- _Task_: Whatever the records hold, copy it exactly and completely.

(Dataset entries)

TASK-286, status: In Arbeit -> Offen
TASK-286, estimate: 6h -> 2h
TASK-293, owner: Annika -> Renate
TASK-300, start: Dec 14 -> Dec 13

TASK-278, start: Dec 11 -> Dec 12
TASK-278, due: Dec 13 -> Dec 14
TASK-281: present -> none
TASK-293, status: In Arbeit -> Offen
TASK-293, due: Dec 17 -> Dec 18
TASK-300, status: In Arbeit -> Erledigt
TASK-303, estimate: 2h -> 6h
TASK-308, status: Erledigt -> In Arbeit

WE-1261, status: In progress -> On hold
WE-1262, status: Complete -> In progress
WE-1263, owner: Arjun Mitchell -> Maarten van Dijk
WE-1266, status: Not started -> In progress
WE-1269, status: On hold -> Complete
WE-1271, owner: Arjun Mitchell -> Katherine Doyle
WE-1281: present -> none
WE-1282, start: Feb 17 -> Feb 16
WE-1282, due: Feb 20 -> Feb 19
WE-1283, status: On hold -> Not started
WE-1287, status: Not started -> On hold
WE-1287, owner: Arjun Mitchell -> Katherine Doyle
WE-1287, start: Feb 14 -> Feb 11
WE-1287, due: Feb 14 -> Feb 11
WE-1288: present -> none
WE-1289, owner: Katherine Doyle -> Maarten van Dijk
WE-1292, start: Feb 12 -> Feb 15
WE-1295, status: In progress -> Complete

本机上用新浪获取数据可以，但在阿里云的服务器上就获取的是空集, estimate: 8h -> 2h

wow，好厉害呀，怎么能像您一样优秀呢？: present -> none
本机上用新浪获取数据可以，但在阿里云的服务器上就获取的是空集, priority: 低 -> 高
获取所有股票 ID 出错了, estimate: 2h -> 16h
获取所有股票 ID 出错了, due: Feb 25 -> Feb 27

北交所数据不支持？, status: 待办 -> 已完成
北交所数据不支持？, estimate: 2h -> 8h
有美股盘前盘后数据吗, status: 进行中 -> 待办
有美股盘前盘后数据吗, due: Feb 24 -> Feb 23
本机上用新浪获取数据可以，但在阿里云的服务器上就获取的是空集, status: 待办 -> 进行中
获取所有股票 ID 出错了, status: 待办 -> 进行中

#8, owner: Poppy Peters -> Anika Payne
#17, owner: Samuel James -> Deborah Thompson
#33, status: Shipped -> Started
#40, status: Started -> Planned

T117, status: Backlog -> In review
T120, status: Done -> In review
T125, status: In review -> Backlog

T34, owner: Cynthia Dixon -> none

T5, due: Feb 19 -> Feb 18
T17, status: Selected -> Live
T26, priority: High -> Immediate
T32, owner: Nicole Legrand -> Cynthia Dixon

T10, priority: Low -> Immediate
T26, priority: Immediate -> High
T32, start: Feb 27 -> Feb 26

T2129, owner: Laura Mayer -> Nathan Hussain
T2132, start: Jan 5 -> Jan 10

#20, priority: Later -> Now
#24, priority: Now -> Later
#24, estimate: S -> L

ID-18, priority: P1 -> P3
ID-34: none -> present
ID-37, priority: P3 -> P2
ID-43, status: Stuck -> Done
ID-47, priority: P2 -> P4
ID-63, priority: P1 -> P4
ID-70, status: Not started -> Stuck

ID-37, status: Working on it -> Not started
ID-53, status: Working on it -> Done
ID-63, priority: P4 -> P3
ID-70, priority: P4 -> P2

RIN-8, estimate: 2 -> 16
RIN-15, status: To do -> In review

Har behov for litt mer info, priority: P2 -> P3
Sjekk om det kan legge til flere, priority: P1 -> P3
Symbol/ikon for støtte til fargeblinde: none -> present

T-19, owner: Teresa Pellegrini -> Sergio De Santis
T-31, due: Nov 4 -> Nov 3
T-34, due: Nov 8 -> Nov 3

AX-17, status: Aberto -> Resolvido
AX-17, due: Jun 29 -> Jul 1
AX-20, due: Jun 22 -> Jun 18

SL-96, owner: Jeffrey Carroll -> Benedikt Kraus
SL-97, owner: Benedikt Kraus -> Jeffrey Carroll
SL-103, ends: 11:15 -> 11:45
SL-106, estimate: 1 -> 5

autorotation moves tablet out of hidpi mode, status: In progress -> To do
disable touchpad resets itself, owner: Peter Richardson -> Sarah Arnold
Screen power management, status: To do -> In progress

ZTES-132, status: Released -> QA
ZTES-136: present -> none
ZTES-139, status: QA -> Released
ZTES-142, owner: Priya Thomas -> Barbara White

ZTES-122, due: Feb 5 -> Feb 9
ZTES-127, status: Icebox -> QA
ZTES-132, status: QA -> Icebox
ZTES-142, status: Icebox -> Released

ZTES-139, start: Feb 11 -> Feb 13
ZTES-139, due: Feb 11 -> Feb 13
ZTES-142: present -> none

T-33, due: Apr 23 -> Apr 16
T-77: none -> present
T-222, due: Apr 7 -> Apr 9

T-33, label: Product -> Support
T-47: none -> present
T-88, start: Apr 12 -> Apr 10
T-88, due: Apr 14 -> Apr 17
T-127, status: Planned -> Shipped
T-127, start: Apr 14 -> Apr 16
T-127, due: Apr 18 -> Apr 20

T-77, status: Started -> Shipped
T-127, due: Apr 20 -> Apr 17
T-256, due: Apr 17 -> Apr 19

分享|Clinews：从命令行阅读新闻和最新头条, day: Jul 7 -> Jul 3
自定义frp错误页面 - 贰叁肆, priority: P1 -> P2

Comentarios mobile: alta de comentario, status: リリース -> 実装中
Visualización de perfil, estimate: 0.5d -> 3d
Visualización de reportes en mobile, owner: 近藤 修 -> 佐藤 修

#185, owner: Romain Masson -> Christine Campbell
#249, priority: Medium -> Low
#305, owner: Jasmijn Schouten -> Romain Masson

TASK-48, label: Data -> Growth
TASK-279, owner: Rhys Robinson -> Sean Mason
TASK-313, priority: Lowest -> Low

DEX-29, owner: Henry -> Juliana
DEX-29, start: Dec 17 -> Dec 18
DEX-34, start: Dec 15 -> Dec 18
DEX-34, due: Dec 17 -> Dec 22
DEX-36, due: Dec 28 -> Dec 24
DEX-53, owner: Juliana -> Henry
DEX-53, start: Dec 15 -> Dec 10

- _Exercise solution_:
TASK-286, status: In Arbeit -> Offen
TASK-286, estimate: 6h -> 2h
TASK-293, owner: Annika -> Renate
TASK-300, start: Dec 14 -> Dec 13

TASK-278, start: Dec 11 -> Dec 12
TASK-278, due: Dec 13 -> Dec 14
TASK-281: present -> none
TASK-293, status: In Arbeit -> Offen
TASK-293, due: Dec 17 -> Dec 18
TASK-300, status: In Arbeit -> Erledigt
TASK-303, estimate: 2h -> 6h
TASK-308, status: Erledigt -> In Arbeit

WE-1261, status: In progress -> On hold
WE-1262, status: Complete -> In progress
WE-1263, owner: Arjun Mitchell -> Maarten van Dijk
WE-1266, status: Not started -> In progress
WE-1269, status: On hold -> Complete
WE-1271, owner: Arjun Mitchell -> Katherine Doyle
WE-1281: present -> none
WE-1282, start: Feb 17 -> Feb 16
WE-1282, due: Feb 20 -> Feb 19
WE-1283, status: On hold -> Not started
WE-1287, status: Not started -> On hold
WE-1287, owner: Arjun Mitchell -> Katherine Doyle
WE-1287, start: Feb 14 -> Feb 11
WE-1287, due: Feb 14 -> Feb 11
WE-1288: present -> none
WE-1289, owner: Katherine Doyle -> Maarten van Dijk
WE-1292, start: Feb 12 -> Feb 15
WE-1295, status: In progress -> Complete

本机上用新浪获取数据可以，但在阿里云的服务器上就获取的是空集, estimate: 8h -> 2h

wow，好厉害呀，怎么能像您一样优秀呢？: present -> none
本机上用新浪获取数据可以，但在阿里云的服务器上就获取的是空集, priority: 低 -> 高
获取所有股票 ID 出错了, estimate: 2h -> 16h
获取所有股票 ID 出错了, due: Feb 25 -> Feb 27

北交所数据不支持？, status: 待办 -> 已完成
北交所数据不支持？, estimate: 2h -> 8h
有美股盘前盘后数据吗, status: 进行中 -> 待办
有美股盘前盘后数据吗, due: Feb 24 -> Feb 23
本机上用新浪获取数据可以，但在阿里云的服务器上就获取的是空集, status: 待办 -> 进行中
获取所有股票 ID 出错了, status: 待办 -> 进行中

#8, owner: Poppy Peters -> Anika Payne
#17, owner: Samuel James -> Deborah Thompson
#33, status: Shipped -> Started
#40, status: Started -> Planned

T117, status: Backlog -> In review
T120, status: Done -> In review
T125, status: In review -> Backlog

T34, owner: Cynthia Dixon -> none

T5, due: Feb 19 -> Feb 18
T17, status: Selected -> Live
T26, priority: High -> Immediate
T32, owner: Nicole Legrand -> Cynthia Dixon

T10, priority: Low -> Immediate
T26, priority: Immediate -> High
T32, start: Feb 27 -> Feb 26

T2129, owner: Laura Mayer -> Nathan Hussain
T2132, start: Jan 5 -> Jan 10

#20, priority: Later -> Now
#24, priority: Now -> Later
#24, estimate: S -> L

ID-18, priority: P1 -> P3
ID-34: none -> present
ID-37, priority: P3 -> P2
ID-43, status: Stuck -> Done
ID-47, priority: P2 -> P4
ID-63, priority: P1 -> P4
ID-70, status: Not started -> Stuck

ID-37, status: Working on it -> Not started
ID-53, status: Working on it -> Done
ID-63, priority: P4 -> P3
ID-70, priority: P4 -> P2

RIN-8, estimate: 2 -> 16
RIN-15, status: To do -> In review

Har behov for litt mer info, priority: P2 -> P3
Sjekk om det kan legge til flere, priority: P1 -> P3
Symbol/ikon for støtte til fargeblinde: none -> present

T-19, owner: Teresa Pellegrini -> Sergio De Santis
T-31, due: Nov 4 -> Nov 3
T-34, due: Nov 8 -> Nov 3

AX-17, status: Aberto -> Resolvido
AX-17, due: Jun 29 -> Jul 1
AX-20, due: Jun 22 -> Jun 18

SL-96, owner: Jeffrey Carroll -> Benedikt Kraus
SL-97, owner: Benedikt Kraus -> Jeffrey Carroll
SL-103, ends: 11:15 -> 11:45
SL-106, estimate: 1 -> 5

autorotation moves tablet out of hidpi mode, status: In progress -> To do
disable touchpad resets itself, owner: Peter Richardson -> Sarah Arnold
Screen power management, status: To do -> In progress

ZTES-132, status: Released -> QA
ZTES-136: present -> none
ZTES-139, status: QA -> Released
ZTES-142, owner: Priya Thomas -> Barbara White

ZTES-122, due: Feb 5 -> Feb 9
ZTES-127, status: Icebox -> QA
ZTES-132, status: QA -> Icebox
ZTES-142, status: Icebox -> Released

ZTES-139, start: Feb 11 -> Feb 13
ZTES-139, due: Feb 11 -> Feb 13
ZTES-142: present -> none

T-33, due: Apr 23 -> Apr 16
T-77: none -> present
T-222, due: Apr 7 -> Apr 9

T-33, label: Product -> Support
T-47: none -> present
T-88, start: Apr 12 -> Apr 10
T-88, due: Apr 14 -> Apr 17
T-127, status: Planned -> Shipped
T-127, start: Apr 14 -> Apr 16
T-127, due: Apr 18 -> Apr 20

T-77, status: Started -> Shipped
T-127, due: Apr 20 -> Apr 17
T-256, due: Apr 17 -> Apr 19

分享|Clinews：从命令行阅读新闻和最新头条, day: Jul 7 -> Jul 3
自定义frp错误页面 - 贰叁肆, priority: P1 -> P2

Comentarios mobile: alta de comentario, status: リリース -> 実装中
Visualización de perfil, estimate: 0.5d -> 3d
Visualización de reportes en mobile, owner: 近藤 修 -> 佐藤 修

#185, owner: Romain Masson -> Christine Campbell
#249, priority: Medium -> Low
#305, owner: Jasmijn Schouten -> Romain Masson

TASK-48, label: Data -> Growth
TASK-279, owner: Rhys Robinson -> Sean Mason
TASK-313, priority: Lowest -> Low

DEX-29, owner: Henry -> Juliana
DEX-29, start: Dec 17 -> Dec 18
DEX-34, start: Dec 15 -> Dec 18
DEX-34, due: Dec 17 -> Dec 22
DEX-36, due: Dec 28 -> Dec 24
DEX-53, owner: Juliana -> Henry
DEX-53, start: Dec 15 -> Dec 10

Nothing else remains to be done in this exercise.